Everyone in the political class is now wringing their hands about “gridlock,” both in the post-election session and the next full Congress.  “The American people did not vote for gridlock,” intoned the President after a Tuesday meeting with congressional leaders.  “They did not vote for unyielding partisanship.  They’re demanding cooperation, and they’re demanding progress, and they’ll hold all of us – and I mean all of us – accountable.”

You know what else the American people didn’t vote for?  Reaching a “compromise” with Obama’s titanic expansion of an already bloated federal government.  Federal spending was about 18% of our national Gross Domestic Product when George Bush took office in 2000, and rose to 20.65% by 2008.  That’s bad… but under two years of Obama, it has surged to 25.44% of GDP.  That’s right – federal spending now constitutes over a quarter of our national economy.  Bargaining it down to an even 25% would be no victory.  If a thief steals your wallet, but you talk him into letting you keep bus fare for a ride home, you haven’t made “progress” through a grand “compromise.”

During the 2008 elections, conservatives would occasionally say they were so underwhelmed by McCain that it was better to stay home, and wait for 2012 to get a better candidate.  I maintained they were underestimating how much damage Obama would do, and how quickly he would do it.  If conservatives don’t score the most astonishing political victories in history over the next few elections, and their representatives don’t act with historic courage and conviction, it will be the work of generations to reverse what Barack Obama has done in only two years. 
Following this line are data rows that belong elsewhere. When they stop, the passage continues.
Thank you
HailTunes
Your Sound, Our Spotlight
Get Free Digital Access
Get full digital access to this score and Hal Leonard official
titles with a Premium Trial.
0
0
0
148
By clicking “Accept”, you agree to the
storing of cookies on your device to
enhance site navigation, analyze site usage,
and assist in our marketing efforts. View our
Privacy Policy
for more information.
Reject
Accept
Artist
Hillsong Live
Keeping the Bush tax rates in place is proving to be a savage political battle that may yet end in a “compromise” that betrays some expendable population of high income earners.  Scaling back federal spending to 2008 levels would be the greatest political achievement in a century for conservatives… and that’s not nearly good enough to address our looming fiscal catastrophe.

There is no room for “compromise” with what the Left wants to do.  The closest thing to an “idea” bubbling out of the Democrat Party is raising taxes and throwing more money away on “stimulus” spending, since it has become an article of religious faith that the last trillion dollars of federal pork just wasn’t enough. 
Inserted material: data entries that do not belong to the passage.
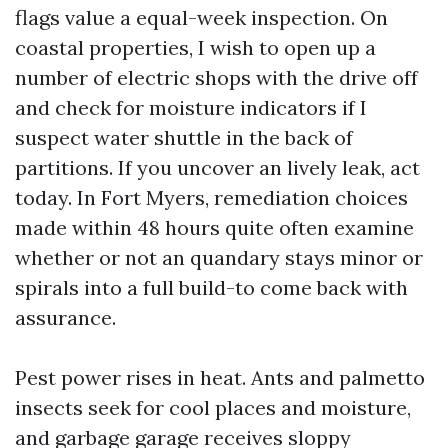
flags value a equal-week inspection. On
coastal properties, I wish to open up a
number of electric shops with the drive off
and check for moisture indicators if I
suspect water shuttle in the back of
partitions. If you uncover an lively leak, act
today. In Fort Myers, remediation choices
made within 48 hours quite often examine
whether or not an quandary stays minor or
spirals into a full build-to come back with
assurance.
Pest power rises in heat. Ants and palmetto
insects seek for cool places and moisture,
and garbage garage receives sloppy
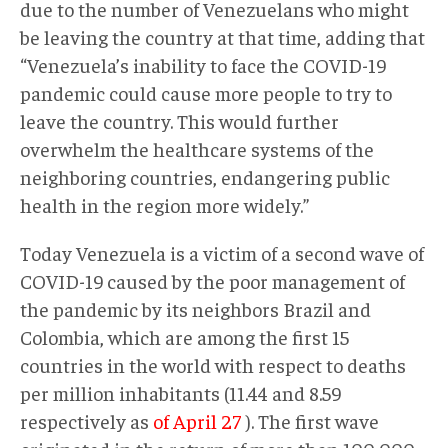
due to the number of Venezuelans who might
be leaving the country at that time, adding that
“Venezuela’s inability to face the COVID-19
pandemic could cause more people to try to
leave the country. This would further
overwhelm the healthcare systems of the
neighboring countries, endangering public
health in the region more widely.”
Today Venezuela is a victim of a second wave of
COVID-19 caused by the poor management of
the pandemic by its neighbors Brazil and
Colombia, which are among the first 15
countries in the world with respect to deaths
per million inhabitants (11.44 and 8.59
respectively as
of April 27
). The first wave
Writing in the Wall Street Journal today, Stanford University economics professor Michael J. Boskin declares, “economic theory, history and statistical studies reveal that more taxes and spending are more likely to harm than help the economy. Those who demand spending control and oppose tax hikes hold the intellectual high ground.”  As Boskin explains, small tax rebates and temporary tax cuts have little beneficial effect, because the people who generate serious economic stimulus and create jobs are more likely to save the money than invest it.  The threat of future tax increases has more bearing on their behavior that a little one-time rebate check from Uncle Sam. 

“Stimulus” spending is no more useful.  Boskin reports the work of colleagues who determined the massive $814 billion stimulus of February 2009 resulted in a “puny” 0.2% of GDP growth.  Economic growth is determined by the combined intelligence of individuals making free choices, not the crude slap of greenbacks into outstretched hands.  Every dollar the government taxes and spends is a dollar that was forced somewhere it didn’t want to go.  When that kind of force is leveraged to do more than pay the necessary expenses of a lean and efficient government, the decline of national wealth is inevitable… especially since the acolytes of the total State can imagine no other solution to their failures than redoubling their efforts.

Professor Boskin says that even Obama’s advisors estimate $1 of tax cuts produces $3 of short-term economic growth, while his colleagues say the true value is more like $5.  Meanwhile, $1 of deficit spending costs the economy an average of $3.40.  Where is the “compromise” between those extremes?

Voters didn’t send a tidal wave of new Republicans to Congress in order to make deals with the President and party that have dragged their nation to the edge of ruin.  The philosophy that carried us to the edge of a deficit pit, filled with the poisoned spikes of Social Security and Medicare insolvency, is wholly incompatible with the ideas that can save us.